I can honestly say, never hurry a great idea, it must be simmered and stirred.

Sneak Peek at Book Two in Legends of Green Isle – “The Mirror Sliver” Chapter Eleven

“Let them come,” the husky voice whispered in the dark confines of the cavern.  “Send the brollachan after those who survived the first attack.  Splinter them further.”

“Yes, my lord, as you wish,” the witch hissed.

The form on the other side of the mirror dissipated, leaving the glass clear, reflecting only the bent and withered outline of an old hag.

Leaving the underground cave, the witch crept up the hidden staircase in the lower level of the castle.  With each step, her body changed, until she emerged from the panel door beside a large fireplace, no longer old but youthful.  Stepping into the grand hallway, her eyes quickly studied the shadows, assuring none saw the secret door before she closed it.

Gracefully, her body glided the length of the long hall.  She glanced briefly at her reflection in one of the towering mirrors which fitted the walls.

Smiling, she allowed herself a moment to gaze upon the pale beauty which stared back.
Black eyes, the lashes long, peered out as islands within a milk white face.  Her blond hair fell in ringlets down her back, cascading like a frozen waterfall.

She liked this body.  Being this way made her feel powerful.  Too bad Uthal would not let her keep it.  It was only useful to control the mass of thugs he assembled through the mirror portals from ApHar Mountains.

Sighing she turned from the reflection.  Hopefully the Princess of Murias Donn would arrive soon from her task at Half Moon Lake.  Innocence was needed to begin the spell.  The small five souls they acquired from Earth would start the process of freeing her master from the mirror, but the horn would complete it.  How long had he been there?  It was thousands of years, long
enough for him to know revenge, and what they must do.

Chuckling, she envisioned the defeat of the Elf Kingdom at Ellyllon.  Erulisse and Angus would be the first to pay for their treachery, and then the rest of Green Isle would feel the sting of the forgotten spell, as the essence of those who rebelled against their rule, would be taken from their bodies and fed to the growing power of the Black Warlock.  Then, it would be time to re-conquer Earth and take back what belonged to them, ending the rule of the humans.  Magic had taken hold again there, even if they could not see it.
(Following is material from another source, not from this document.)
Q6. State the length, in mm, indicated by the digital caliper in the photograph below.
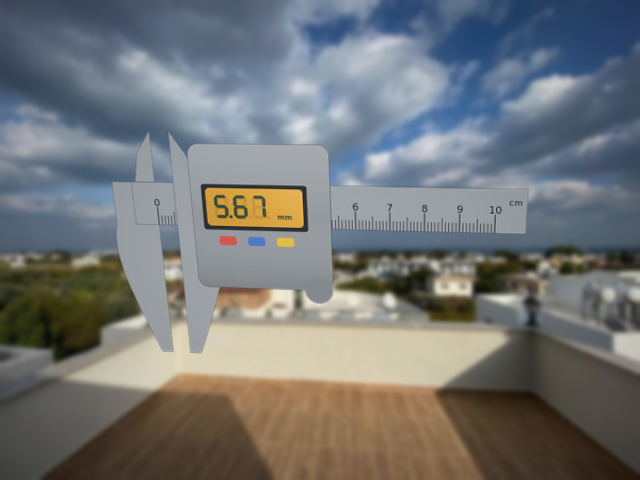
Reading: 5.67 mm
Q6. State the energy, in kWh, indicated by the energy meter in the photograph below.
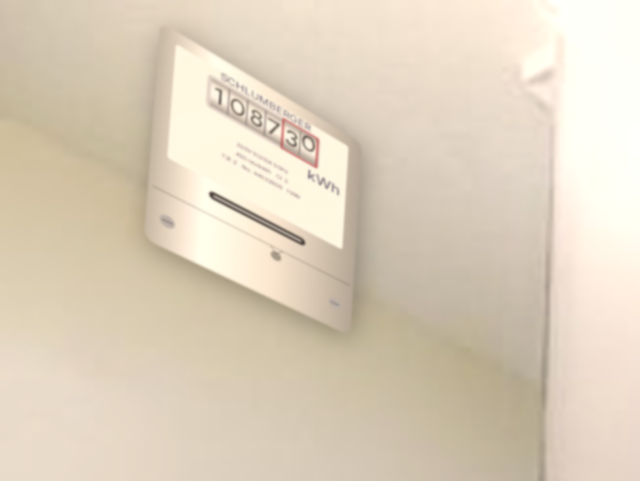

A sound caught her ears, the dragging of a foot against the worn rock floor.  “Show
yourself bodach,” she demanded, knowing in an instance what shuffled in the dark corner.

A still form hesitated in the shadows behind the massive hall door.  An edge of a wool cloak hinted the figure assumed the likeness of a creature from Green Isle, its usual black form gone.

“Our plan must be readied. Master wants you to divide the group, separate them,” she instructed firmly.

“Yesssss, Missssstresssss. Payment?”

“How dare you ask me that? Finish the job, then you are paid, and change your speech, otherwise they will know what you are.”


The witch shook her head. Imbeciles, all of them, she fumed quietly.  Mercenaries who
had no alliance except to the highest bidder, and she did not like any of them, they were unreliable.  She watched the bodach melt back to the shadows disappearing from the hall.

“Make sure your do what master orders, or you will be dealt with,” she called after the creature.

“They must be broken further so he can lure the chosen one closer, and the power of the sword claimed.”